— Record set —
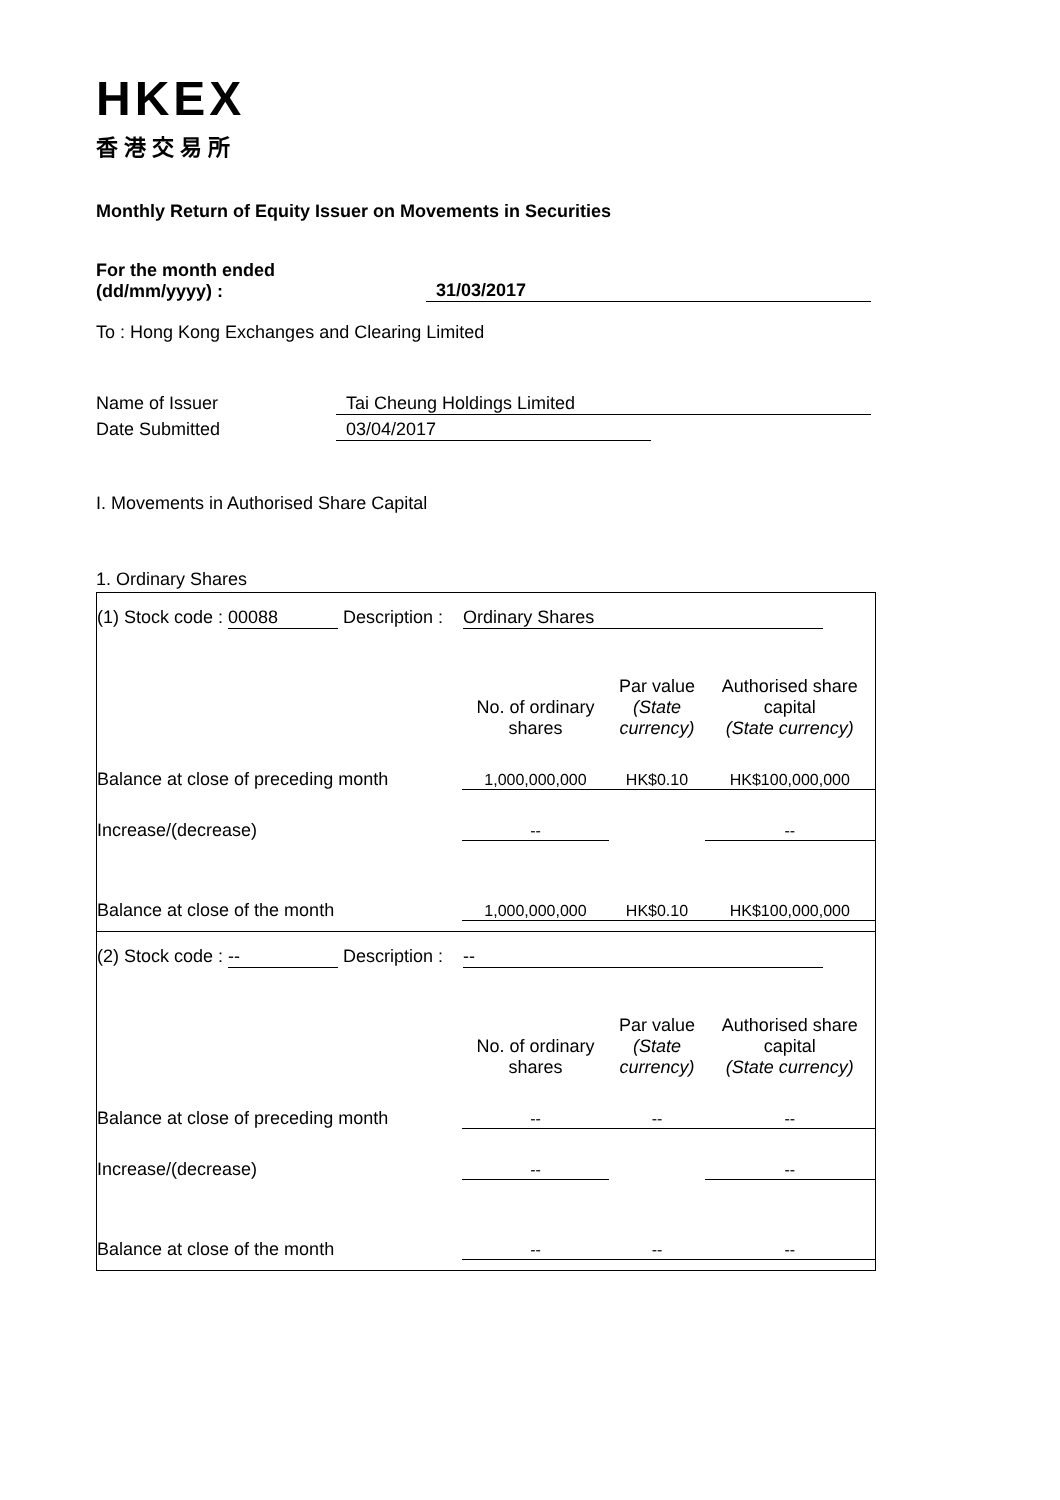HKEX
香港交易所
Monthly Return of Equity Issuer on Movements in Securities
For the month ended
(dd/mm/yyyy) :
31/03/2017
To : Hong Kong Exchanges and Clearing Limited
Name of Issuer Tai Cheung Holdings Limited
Date Submitted 03/04/2017
I. Movements in Authorised Share Capital
1. Ordinary Shares
(1) Stock code : 00088 Description : Ordinary Shares
| | No. of ordinary shares | Par value (State currency) | Authorised share capital (State currency) |
| Balance at close of preceding month | 1,000,000,000 | HK$0.10 | HK$100,000,000 |
| Increase/(decrease) | -- | | -- |
| Balance at close of the month | 1,000,000,000 | HK$0.10 | HK$100,000,000 |
(2) Stock code : -- Description : --
| | No. of ordinary shares | Par value (State currency) | Authorised share capital (State currency) |
| Balance at close of preceding month | -- | -- | -- |
| Increase/(decrease) | -- | | -- |
| Balance at close of the month | -- | -- | -- |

— What you should do —
Everything in the records above should be retyped exactly except the pictures.

— Response to the exercise —
HKEX
香港交易所
Monthly Return of Equity Issuer on Movements in Securities
For the month ended
(dd/mm/yyyy) :
31/03/2017
To : Hong Kong Exchanges and Clearing Limited
Name of Issuer Tai Cheung Holdings Limited
Date Submitted 03/04/2017
I. Movements in Authorised Share Capital
1. Ordinary Shares
(1) Stock code : 00088 Description : Ordinary Shares
| | No. of ordinary shares | Par value (State currency) | Authorised share capital (State currency) |
| Balance at close of preceding month | 1,000,000,000 | HK$0.10 | HK$100,000,000 |
| Increase/(decrease) | -- | | -- |
| Balance at close of the month | 1,000,000,000 | HK$0.10 | HK$100,000,000 |
(2) Stock code : -- Description : --
| | No. of ordinary shares | Par value (State currency) | Authorised share capital (State currency) |
| Balance at close of preceding month | -- | -- | -- |
| Increase/(decrease) | -- | | -- |
| Balance at close of the month | -- | -- | -- |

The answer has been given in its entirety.